Courses Taught

Public Health Law (HPM213)

This course examines the many ways in which the law impacts the public health. Among the questions explored are: What authority does the government have to regulate in the interest of public health? How are individual rights balanced against this authority? What are the promises and pitfalls of using laws and litigation to achieve public health goals?
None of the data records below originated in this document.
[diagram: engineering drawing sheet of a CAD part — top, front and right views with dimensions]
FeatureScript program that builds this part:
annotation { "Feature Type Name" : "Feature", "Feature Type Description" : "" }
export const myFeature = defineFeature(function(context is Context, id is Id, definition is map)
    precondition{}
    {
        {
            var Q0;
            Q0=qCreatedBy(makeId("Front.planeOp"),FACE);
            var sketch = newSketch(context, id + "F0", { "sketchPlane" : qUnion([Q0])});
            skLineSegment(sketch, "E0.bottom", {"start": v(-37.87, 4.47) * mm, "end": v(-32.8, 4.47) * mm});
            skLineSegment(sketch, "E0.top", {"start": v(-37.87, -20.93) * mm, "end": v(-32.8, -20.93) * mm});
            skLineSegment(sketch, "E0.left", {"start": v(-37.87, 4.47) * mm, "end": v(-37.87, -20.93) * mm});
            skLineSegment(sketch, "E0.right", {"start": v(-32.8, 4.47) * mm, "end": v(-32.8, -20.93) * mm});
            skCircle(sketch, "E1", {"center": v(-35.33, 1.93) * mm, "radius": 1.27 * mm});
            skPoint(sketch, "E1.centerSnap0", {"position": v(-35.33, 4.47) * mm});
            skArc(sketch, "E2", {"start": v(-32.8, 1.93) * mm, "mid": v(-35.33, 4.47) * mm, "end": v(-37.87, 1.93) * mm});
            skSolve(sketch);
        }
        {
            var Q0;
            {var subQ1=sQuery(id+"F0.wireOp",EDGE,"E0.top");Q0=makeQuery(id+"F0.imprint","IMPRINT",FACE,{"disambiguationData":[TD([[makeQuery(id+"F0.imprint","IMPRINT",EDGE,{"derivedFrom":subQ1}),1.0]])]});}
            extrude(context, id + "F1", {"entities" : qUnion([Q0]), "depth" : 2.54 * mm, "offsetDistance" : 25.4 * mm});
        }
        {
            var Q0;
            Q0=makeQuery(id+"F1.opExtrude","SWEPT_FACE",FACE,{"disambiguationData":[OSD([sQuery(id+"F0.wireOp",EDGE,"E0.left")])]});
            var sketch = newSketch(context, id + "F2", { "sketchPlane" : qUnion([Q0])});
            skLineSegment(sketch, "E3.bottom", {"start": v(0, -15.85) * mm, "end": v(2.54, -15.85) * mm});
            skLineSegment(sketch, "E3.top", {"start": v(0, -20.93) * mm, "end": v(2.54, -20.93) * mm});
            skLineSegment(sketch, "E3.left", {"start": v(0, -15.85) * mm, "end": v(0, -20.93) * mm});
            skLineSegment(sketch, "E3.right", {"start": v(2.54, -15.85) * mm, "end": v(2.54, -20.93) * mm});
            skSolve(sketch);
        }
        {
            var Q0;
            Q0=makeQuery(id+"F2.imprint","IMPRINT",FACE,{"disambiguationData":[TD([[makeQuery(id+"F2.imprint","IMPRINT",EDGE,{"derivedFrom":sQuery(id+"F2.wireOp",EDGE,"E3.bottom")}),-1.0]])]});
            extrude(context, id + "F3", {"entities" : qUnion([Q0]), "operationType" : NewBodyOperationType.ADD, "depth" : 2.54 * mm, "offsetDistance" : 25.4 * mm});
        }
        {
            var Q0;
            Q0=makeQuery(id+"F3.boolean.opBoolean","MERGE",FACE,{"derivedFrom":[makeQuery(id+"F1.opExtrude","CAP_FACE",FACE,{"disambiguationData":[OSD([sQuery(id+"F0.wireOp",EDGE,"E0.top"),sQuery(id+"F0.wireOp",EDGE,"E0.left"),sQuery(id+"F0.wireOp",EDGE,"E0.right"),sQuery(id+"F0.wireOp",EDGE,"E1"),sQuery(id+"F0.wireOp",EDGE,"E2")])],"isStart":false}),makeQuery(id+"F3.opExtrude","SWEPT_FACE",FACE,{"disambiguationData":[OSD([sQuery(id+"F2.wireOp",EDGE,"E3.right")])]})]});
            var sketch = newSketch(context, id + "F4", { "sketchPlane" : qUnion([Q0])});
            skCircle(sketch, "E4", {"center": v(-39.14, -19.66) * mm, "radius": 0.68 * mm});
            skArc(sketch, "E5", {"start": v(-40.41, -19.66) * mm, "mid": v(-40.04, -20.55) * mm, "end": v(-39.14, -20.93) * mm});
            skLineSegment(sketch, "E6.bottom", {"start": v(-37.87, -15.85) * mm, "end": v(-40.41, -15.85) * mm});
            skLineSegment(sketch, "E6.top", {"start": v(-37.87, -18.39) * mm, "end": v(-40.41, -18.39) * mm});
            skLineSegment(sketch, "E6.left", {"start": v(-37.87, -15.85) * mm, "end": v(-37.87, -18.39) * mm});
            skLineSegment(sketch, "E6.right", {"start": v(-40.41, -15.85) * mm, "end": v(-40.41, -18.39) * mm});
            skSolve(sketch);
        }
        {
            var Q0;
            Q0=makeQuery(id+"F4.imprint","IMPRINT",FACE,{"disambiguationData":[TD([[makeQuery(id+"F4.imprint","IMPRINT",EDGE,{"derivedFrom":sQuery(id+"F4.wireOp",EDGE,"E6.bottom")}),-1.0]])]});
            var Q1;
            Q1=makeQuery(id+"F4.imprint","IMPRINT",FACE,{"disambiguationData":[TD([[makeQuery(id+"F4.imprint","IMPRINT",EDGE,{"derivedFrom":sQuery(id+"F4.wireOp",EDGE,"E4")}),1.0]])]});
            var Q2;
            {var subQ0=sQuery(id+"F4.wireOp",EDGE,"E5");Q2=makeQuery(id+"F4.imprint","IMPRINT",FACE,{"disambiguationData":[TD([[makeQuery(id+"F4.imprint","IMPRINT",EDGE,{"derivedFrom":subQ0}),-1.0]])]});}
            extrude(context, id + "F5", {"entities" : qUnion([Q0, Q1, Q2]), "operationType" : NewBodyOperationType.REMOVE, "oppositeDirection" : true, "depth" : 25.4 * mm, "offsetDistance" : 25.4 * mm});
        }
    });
The course investigates these issues as they operate a range of specific contexts in public health and medical care, including the control and prevention of HIV/AIDS and other communicable diseases, tobacco regulation, rights to have and refuse medical care, reproductive health, and lawsuits against tobacco and gun companies. The course emphasizes constitutional law, but also touches on criminal law, tort law and intellectual property law. Instruction is through interactive lectures with a significant amount of class discussion. Most classes will revolve around two to three legal cases. The previous year’s syllabus is available on the course website.  No previous background in law is needed.

This course is taught annually at the Harvard School of Public Health.  In 2008-2009, it is offered in Spring2.

Ethical Basis of the Practice of Public Health (ID251)

This course is intended to provide physicians and public health professionals with an understanding of the manner in which politics, economic concerns, law, and ethics interact in health care policy decisions. Through discussion of legal cases and articles from medical and ethics literature, we will explore such topics as rationing and scarcity, rights to health, the physician-patient relationship, research ethics, and maternal/fetal conflicts.

This course is taught annually in the Summer1 period at the Harvard School of Public Health.  It fulfills the Ethics core requirement for the MPH program.  More information is available on the course website.

Law and Public Health (LAW-40218A)

This course examines the many ways in which the law impacts the public’s health. Among the questions explored are: What is the scope of the government’s authority to regulate in the interest of public health? How are individual rights balanced against this authority? What are the strengths and weaknesses of legislation, administrative regulation, and litigation as means to achieve public health goals? In what ways does the law obstruct the achievement of public health goals? How has public health law been influenced by the broader political environment? The course investigates these issues as they operate a range of specific contexts in public health and medical care, including bioterrorism, control of HIV/AIDS and other communicable diseases, tobacco regulation, rights to have and refuse medical care, genetic privacy, reproductive health, access to pharmaceuticals, and class action suits against tobacco, gun, and food companies. The course emphasizes constitutional law, but also incorporates criminal law, torts, and intellectual property. A previous course in constitutional law is not required, but instruction is geared towards those who have had some prior exposure to basic constitutional law principles. There will be an in-class examination and no paper option.

This course is taught at Harvard Law School (not taught in 2008-2009).